# Why don't we see macroscopic “electron waves”?

A classical electromagnetic wave is, according to quantum electrodynamics, an ensemble consisting of a large number of photons, which are the minimum excitation of the electromagnetic field for a given frequency.

An electron is, or at least that's how the people who know QED explain this to me, the minimum excitation of the electron field (for some reason in this field frequency doesn't seem to be an issue - why is that?) So, given a large number of electrons is some (relatively small) region we should be able to see macroscopic "electron waves" that emerge from a large number of electrons, the same way an electromagnetic wave emerges from a large number of photons, shouldn't we? Why don't we see such waves? Does this have to do with Pauli exclusion, or am I just messing stuff up?

TASK DIRECTIONS: Retype the stretch of the electron-waves question from "An electron is, or" through "messing stuff up?" word for word.

RECORD LIST:
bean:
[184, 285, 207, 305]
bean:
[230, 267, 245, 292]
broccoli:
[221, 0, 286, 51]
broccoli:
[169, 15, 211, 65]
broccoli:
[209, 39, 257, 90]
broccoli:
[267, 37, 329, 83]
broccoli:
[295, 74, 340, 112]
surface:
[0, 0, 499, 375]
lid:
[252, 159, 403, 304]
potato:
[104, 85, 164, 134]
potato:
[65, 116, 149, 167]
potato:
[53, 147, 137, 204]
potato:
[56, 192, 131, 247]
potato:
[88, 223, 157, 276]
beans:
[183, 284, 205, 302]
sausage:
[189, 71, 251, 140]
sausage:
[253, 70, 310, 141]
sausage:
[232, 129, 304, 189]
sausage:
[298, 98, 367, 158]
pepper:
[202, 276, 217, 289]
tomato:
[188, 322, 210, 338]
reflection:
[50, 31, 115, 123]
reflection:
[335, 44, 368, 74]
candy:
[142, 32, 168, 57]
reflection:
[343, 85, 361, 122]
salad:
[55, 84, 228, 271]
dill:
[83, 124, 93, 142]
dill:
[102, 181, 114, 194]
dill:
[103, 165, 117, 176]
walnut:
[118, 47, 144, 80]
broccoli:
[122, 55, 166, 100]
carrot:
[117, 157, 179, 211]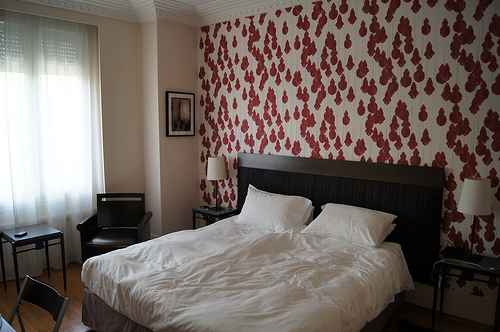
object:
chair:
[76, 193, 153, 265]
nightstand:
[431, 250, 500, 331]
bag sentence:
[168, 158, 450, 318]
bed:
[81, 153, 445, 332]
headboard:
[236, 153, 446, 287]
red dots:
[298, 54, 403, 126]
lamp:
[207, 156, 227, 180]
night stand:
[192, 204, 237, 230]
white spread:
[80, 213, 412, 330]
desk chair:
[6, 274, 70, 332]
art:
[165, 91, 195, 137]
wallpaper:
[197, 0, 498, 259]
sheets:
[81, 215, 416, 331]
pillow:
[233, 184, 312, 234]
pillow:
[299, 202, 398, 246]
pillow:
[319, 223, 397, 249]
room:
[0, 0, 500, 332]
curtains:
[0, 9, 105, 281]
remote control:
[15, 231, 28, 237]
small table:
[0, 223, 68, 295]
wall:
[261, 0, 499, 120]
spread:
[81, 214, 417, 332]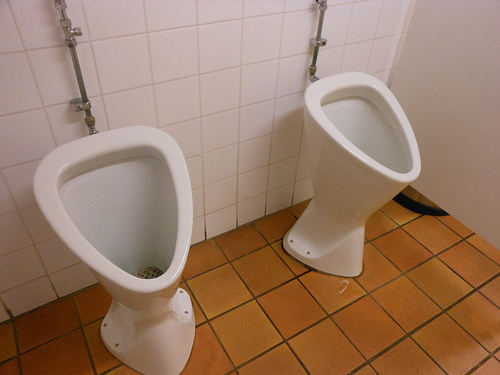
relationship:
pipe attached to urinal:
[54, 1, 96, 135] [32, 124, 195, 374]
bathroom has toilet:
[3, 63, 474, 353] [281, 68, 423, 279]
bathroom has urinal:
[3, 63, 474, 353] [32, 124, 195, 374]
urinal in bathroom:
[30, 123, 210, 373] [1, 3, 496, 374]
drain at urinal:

==

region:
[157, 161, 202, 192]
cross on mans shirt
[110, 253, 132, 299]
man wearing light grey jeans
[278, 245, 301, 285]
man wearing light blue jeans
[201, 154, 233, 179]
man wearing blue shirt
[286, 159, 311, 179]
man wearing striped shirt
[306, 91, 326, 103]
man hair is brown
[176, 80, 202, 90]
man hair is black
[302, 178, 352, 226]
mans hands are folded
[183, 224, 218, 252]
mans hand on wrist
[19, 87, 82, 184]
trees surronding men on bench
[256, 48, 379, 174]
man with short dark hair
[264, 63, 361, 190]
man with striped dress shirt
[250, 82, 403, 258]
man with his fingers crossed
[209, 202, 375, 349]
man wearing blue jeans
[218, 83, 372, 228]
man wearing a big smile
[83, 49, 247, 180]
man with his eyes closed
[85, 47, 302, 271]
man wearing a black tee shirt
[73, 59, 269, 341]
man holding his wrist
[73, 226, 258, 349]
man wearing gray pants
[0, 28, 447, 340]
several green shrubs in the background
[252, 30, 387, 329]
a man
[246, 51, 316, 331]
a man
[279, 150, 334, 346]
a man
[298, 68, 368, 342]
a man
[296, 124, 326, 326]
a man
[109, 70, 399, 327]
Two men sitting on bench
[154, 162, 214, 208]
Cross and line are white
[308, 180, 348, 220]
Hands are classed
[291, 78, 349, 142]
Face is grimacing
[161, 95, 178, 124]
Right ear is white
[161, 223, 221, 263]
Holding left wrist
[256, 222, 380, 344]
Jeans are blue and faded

---

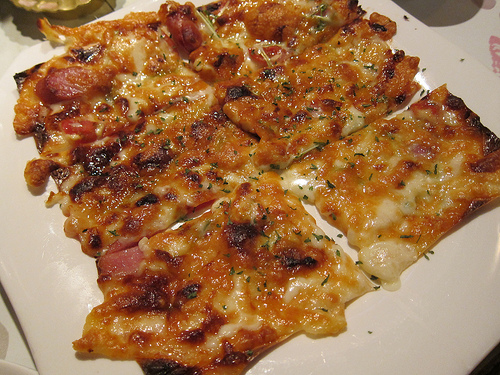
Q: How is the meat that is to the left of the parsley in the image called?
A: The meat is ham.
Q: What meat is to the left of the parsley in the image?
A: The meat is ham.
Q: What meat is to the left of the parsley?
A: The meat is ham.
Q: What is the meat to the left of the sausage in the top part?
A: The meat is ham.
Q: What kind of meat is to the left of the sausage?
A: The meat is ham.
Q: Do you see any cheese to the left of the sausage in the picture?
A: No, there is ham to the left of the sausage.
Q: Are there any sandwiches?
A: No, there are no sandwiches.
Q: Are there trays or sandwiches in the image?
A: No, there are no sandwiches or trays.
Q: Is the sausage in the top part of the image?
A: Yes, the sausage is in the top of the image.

EXPECTED ANSWER:
An electron is, or at least that's how the people who know QED explain this to me, the minimum excitation of the electron field (for some reason in this field frequency doesn't seem to be an issue - why is that?) So, given a large number of electrons is some (relatively small) region we should be able to see macroscopic "electron waves" that emerge from a large number of electrons, the same way an electromagnetic wave emerges from a large number of photons, shouldn't we? Why don't we see such waves? Does this have to do with Pauli exclusion, or am I just messing stuff up?